* [Dataset extract]
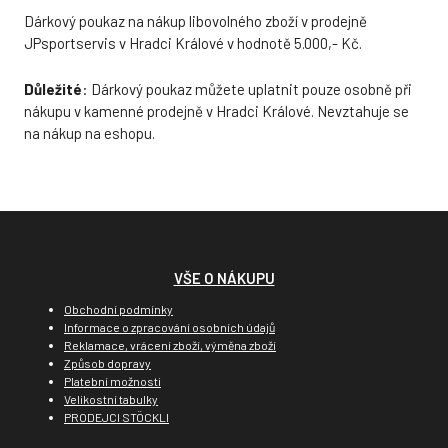
Dárkový poukaz na nákup libovolného zboží v prodejně
JPsportservis v Hradci Králové v hodnotě 5.000,- Kč.
Důležité
: Dárkový poukaz můžete uplatnit pouze osobně při
nákupu v kamenné prodejně v Hradci Králové. Nevztahuje se
na nákup na eshopu.
VŠE O NÁKUPU
Obchodní podmínky
Informace o zpracování osobních údajů
Reklamace, vrácení zboží, výměna zboží
Způsob dopravy
Platební možnosti
Velikostní tabulky
PRODEJCI STÖCKLI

* [What you need to do]
Scan the data above line by line. Please say how many lines hold the word "Dárkový", and give only that number.

* [Result below]
2